The announcement was made on Tuesday at the Paris Air Show, along with several updates on the airframe and engine development as well as manufacturing and testing plans. The final product—the Overture—is projected to fly at Mach 1.75 in overwater cruise powered by bespoke Symphony engines running on 100 percent sustainable aviation fuel.
Mainline Suppliers
Leonardo, based in Rome, will provide its expertise in composite structure development and manufacturing as engineering lead for the Overture’s fuselage structural components integration, and serve as a design and build partner for fuselage sections—including the wingbox. The cross section of the Overture has a larger diameter at its fore section growing smaller towards the rear of the airplane. The design is intended to “minimize wave-drag and maximize fuel efficiency at supersonic speeds,” according to a statement from the company.
Aernnova, in Madrid, a large tier-one aerospace supplier, has been chosen to design and develop the Overture’s gull-shaped wings, which are structurally thinner than typical subsonic wings. Their nature is intended to reduce drag and increase efficiency at high speeds.
Aciturri, based in Miranda de Ebro, Spain, and another major tier 1 supplier, has been selected to provide the empennage to the Overture. A horizontal stabilizer that allows for greater control at subsonic speeds, including takeoff landing, is a key element to the tail design.
Symphony Engine Milestones
Florida Turbine Technologies (FTT) of Doral is the main partner on Boom’s proprietary engine, named the Symphony, and it continues to move forward in the two-spool, medium-bypass turbofan’s development. Scholl gave details on the powerplant’s specs along with teasing photos of the cross section that include the aforementioned optimization to run on 100 percent SAF. “Symphony features a high-specific-flow fan,” said Scholl, “which allows us to reduce the frontal area of the engine, which reduces supersonic drag.” Other details include:
- 35,000-pound thrust
- single-stage 72-inch fan
- air-cooled, multi-stage turbine
- FAA Part 33 and EASA CS 33 compliant
- adherence to ICAO Chapter 14 noise levels
Use of additive manufacturing will enable lightweight composition, low parts count, and reduced assembly costs. The engine features three low-pressure compressor stages, six high-pressure compressor stages, three low-pressure turbine stages, and a single high-pressure turbine stage. Former Rolls-Royce CTO and Singapore Aerospace programme chair Ric Parker serves as lead on the engine program, which has been under the magnifying glass when it moved away from former engine partner Rolls-Royce and went with a trio of new collaborators: FTT, GE Additive, and Standard Aero. Scholl spoke to this tangentially, stating that the need for a bespoke engine “specifically optimized for sustained supersonic flight and sustainable supersonic portions of that.” The vertical integration strategy is key to achieving this.

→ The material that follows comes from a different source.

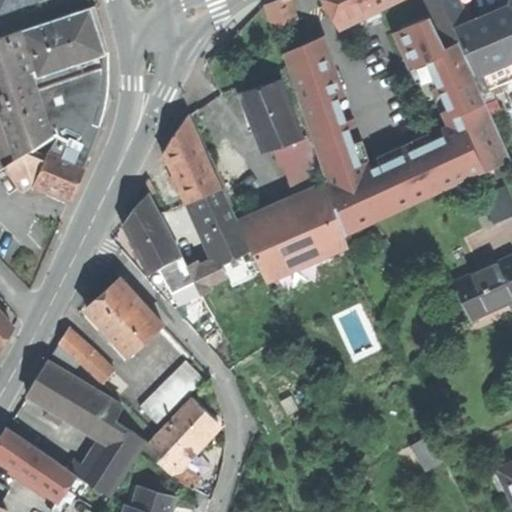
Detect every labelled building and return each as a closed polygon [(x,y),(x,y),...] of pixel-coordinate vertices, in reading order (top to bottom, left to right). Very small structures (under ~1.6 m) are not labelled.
[(0,0),(0,9),(26,0),(0,0)] [(278,0),(268,3),(276,27),(299,19),(292,0),(278,0)] [(327,0),(342,29),(398,0),(327,0)] [(425,0),(434,16),(451,10),(458,28),(471,23),(459,0),(425,0)] [(511,5),(494,13),(471,23),(458,28),(479,74),(511,59),(511,5)] [(91,6),(0,35),(0,102),(18,155),(20,153),(29,147),(36,143),(54,131),(31,69),(37,67),(39,74),(47,72),(106,52),(98,29),(91,6)] [(414,59),(416,62),(447,48),(433,17),(402,31),(404,36),(414,59)] [(282,43),(285,53),(310,43),(307,32),(282,43)] [(404,63),(414,59),(404,36),(394,41),(392,46),(399,62),(404,63)] [(310,43),(285,53),(329,180),(357,167),(342,123),(334,99),(322,65),(314,41),(310,43)] [(416,62),(426,85),(445,126),(490,106),(461,41),(447,48),(416,62)] [(511,79),(511,59),(479,74),(486,91),(511,79)] [(332,62),(322,65),(334,99),(348,92),(338,64),(332,62)] [(54,131),(72,120),(60,99),(61,98),(52,74),(48,75),(47,72),(39,74),(37,67),(31,69),(54,131)] [(60,99),(72,120),(113,96),(107,85),(99,72),(77,84),(74,91),(61,98),(60,99)] [(267,150),(281,145),(304,137),(284,78),(265,85),(246,91),(267,150)] [(426,85),(342,123),(357,167),(445,126),(426,85)] [(445,126),(357,167),(329,180),(348,234),(511,160),(511,154),(490,106),(445,126)] [(64,155),(86,165),(103,124),(84,115),(64,155)] [(191,203),(195,202),(223,188),(191,115),(178,135),(168,151),(191,203)] [(57,137),(54,131),(36,143),(43,145),(57,137)] [(281,145),(299,201),(329,189),(326,180),(324,181),(308,135),(304,137),(281,145)] [(43,145),(36,143),(29,147),(35,157),(43,145)] [(24,188),(35,181),(50,149),(43,145),(35,157),(27,163),(31,169),(17,178),(24,188)] [(35,157),(29,147),(20,153),(27,163),(35,157)] [(71,198),(86,165),(64,155),(50,149),(35,181),(71,198)] [(18,155),(7,162),(17,178),(31,169),(27,163),(20,153),(18,155)] [(0,186),(8,199),(24,188),(17,178),(7,162),(0,166),(0,186)] [(495,223),(511,215),(511,193),(509,186),(484,197),(495,223)] [(195,202),(207,228),(236,215),(223,188),(195,202)] [(243,225),(251,242),(254,249),(265,273),(269,280),(345,246),(341,236),(344,234),(329,189),(299,201),(263,217),(243,225)] [(138,209),(126,224),(153,273),(170,263),(185,256),(151,193),(138,209)] [(214,243),(221,257),(224,263),(254,249),(251,242),(249,243),(236,215),(207,228),(214,243)] [(254,249),(224,263),(229,276),(235,287),(265,273),(254,249)] [(190,266),(185,256),(170,263),(183,292),(199,285),(190,266)] [(511,256),(457,282),(473,318),(504,304),(511,300),(511,256)] [(221,257),(202,266),(210,285),(229,276),(224,263),(221,257)] [(200,262),(190,266),(199,285),(203,294),(213,289),(210,285),(202,266),(200,262)] [(90,308),(132,355),(166,326),(124,278),(106,294),(90,308)] [(0,348),(1,349),(14,325),(1,311),(0,310),(0,348)] [(72,328),(62,342),(84,362),(106,382),(118,369),(72,328)] [(74,373),(84,362),(62,342),(54,355),(74,373)] [(143,407),(162,425),(208,378),(189,360),(143,407)] [(30,395),(77,422),(97,389),(50,361),(40,378),(30,395)] [(77,422),(106,439),(119,420),(126,406),(97,389),(77,422)] [(147,448),(172,472),(181,463),(200,443),(220,421),(195,397),(147,448)] [(149,438),(119,420),(106,439),(102,446),(131,465),(149,438)] [(0,451),(22,468),(66,486),(76,471),(73,469),(9,427),(2,439),(0,442),(0,451)] [(413,444),(427,469),(445,459),(430,434),(413,444)] [(112,495),(131,465),(102,446),(88,467),(83,475),(112,495)] [(81,474),(83,475),(88,467),(78,458),(73,469),(76,471),(81,474)] [(202,478),(181,463),(172,472),(196,488),(202,478)] [(511,466),(502,471),(511,491),(511,466)] [(72,489),(81,474),(76,471),(66,486),(72,489)] [(127,511),(173,511),(178,496),(142,486),(136,506),(129,505),(127,511)] [(0,511),(7,511),(9,508),(0,503),(0,511)]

Manufacturing of the engines at scale will take place at FTT’s facility in Jupiter, Florida, Scholl revealed at the press conference. He also updated on progress of the company’s “iron bird” testing facility at its headquarters on the Centennial Airport (KAPA) on the south side of the Denver metro area in Colorado.
“This is the integrated test facility, where we will be able to put all of the systems hardware through exhaustive testing, with software and hardware in the loop, with thousands of simulated first flights before Overture makes its maiden voyage,” said Scholl. Flight controls, electrical power, and landing gear will all be operable in the iron bird facility.
Fuel System as CG Control
One of the unique aspects of the Overture includes systems architecture updated upon during the press conference by Scholl. While avionics, flight controls, hydraulics, and gear systems were touched upon—and will meet FAA and EASA Part 25 regs—he offered a bit of insight on the fuel system, which will be used to provide center of gravity (CG) control during both sub- and supersonic operations.

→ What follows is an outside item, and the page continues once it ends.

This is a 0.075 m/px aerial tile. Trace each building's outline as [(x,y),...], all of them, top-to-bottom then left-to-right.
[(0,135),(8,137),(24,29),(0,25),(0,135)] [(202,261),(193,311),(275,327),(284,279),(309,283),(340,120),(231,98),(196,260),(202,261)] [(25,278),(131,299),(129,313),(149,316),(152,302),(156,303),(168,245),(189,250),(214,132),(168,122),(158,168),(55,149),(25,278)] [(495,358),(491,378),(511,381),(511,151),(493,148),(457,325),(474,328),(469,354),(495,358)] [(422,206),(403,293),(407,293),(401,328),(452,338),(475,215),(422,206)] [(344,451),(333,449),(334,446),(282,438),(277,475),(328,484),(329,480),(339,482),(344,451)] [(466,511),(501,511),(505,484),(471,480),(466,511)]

The all-composite makeup of Overture enables the use of complex aerostructures to create the contoured fuselage and gull-wing planform. Overall, the use of already certified technologies have been chosen thus far to reduce the risk on the program, as it breaks ground in significant ways in commercial passenger service.
The program remains on track in its 10-year development cycle—where it stands 3.5 years in—for a planned type certification in 2029.